Terkait hal tersebut, Pakar Polimer Universitas Indonesia Profesor Mochamad Cholid menegaskan, galon guna ulang sebaiknya hanya dipakai maksimal 40 kali, setara sekitar satu tahun, dengan asumsi satu minggu satu kali isi ulang. Melebihi itu, risiko migrasi BPA makin tinggi.
Sayangnya, mayoritas konsumen belum paham soal ganula. Survei KKI mencatat 43,4 persen responden tidak tahu ada aturan label BPA. Namun setelah tahu, 96 persen setuju aturan diterapkan secepatnya dan mendukung penarikan ganula dari peredaran.

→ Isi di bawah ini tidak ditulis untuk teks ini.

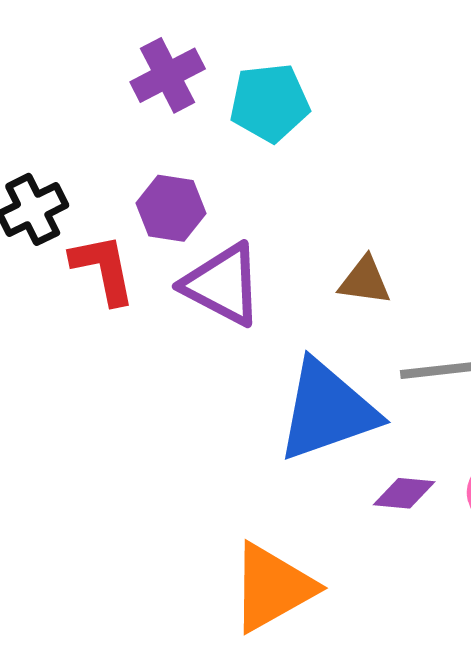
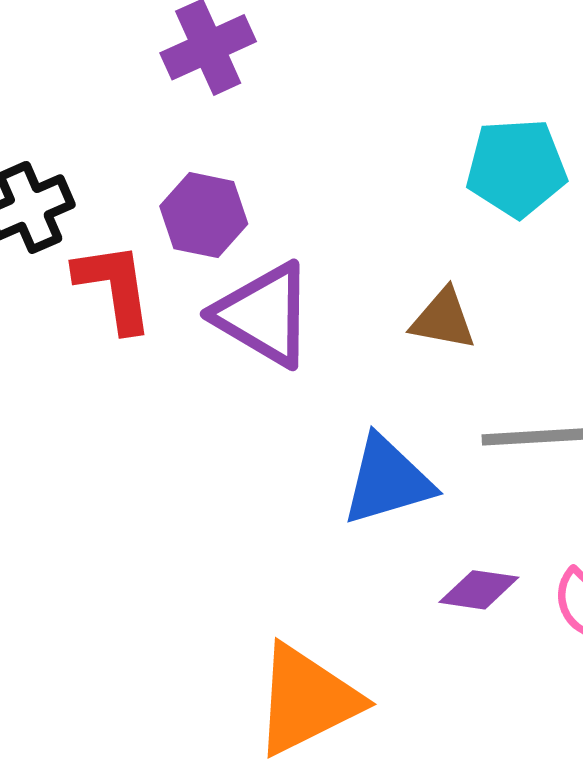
cyan pentagon: (270, 103) -> (516, 168), moved
blue triangle: (327, 411) -> (387, 481), size x0.7

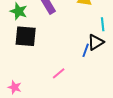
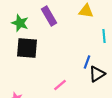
black triangle: (96, 42) -> (97, 74), moved

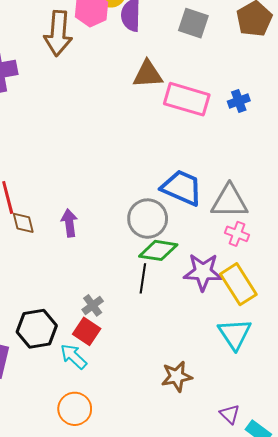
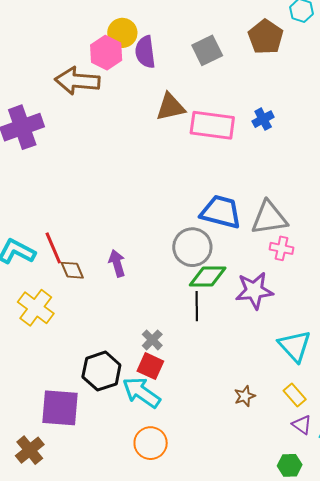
gray square: (193, 23) -> (207, 50), turned -36
brown arrow: (58, 33) -> (77, 81), turned 99
yellow rectangle: (238, 284) -> (295, 395), moved, size x0.6
cyan arrow: (74, 356) -> (141, 392), size x1.4
brown star: (177, 376) -> (245, 396), size x0.7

Lebih memprihatinkan lagi, produsen air minum dalam kemasan sudah punya teknologi memproduksi galon baru yang bebas BPA. Namun, galon-galon tua tetap dibiarkan bertahan di pasar.
“Kalau sudah bisa bikin galon bebas BPA, kenapa ganula tidak ditarik? Kan aneh. Ini murni soal keuntungan saja, sementara konsumen jadi korban,” tuturnya.
David menekankan, 40 persen penduduk Indonesia mengandalkan air minum kemasan dan galon guna ulang. Artinya, lebih dari 100 juta orang setiap hari berpotensi terpapar BPA dari ganula.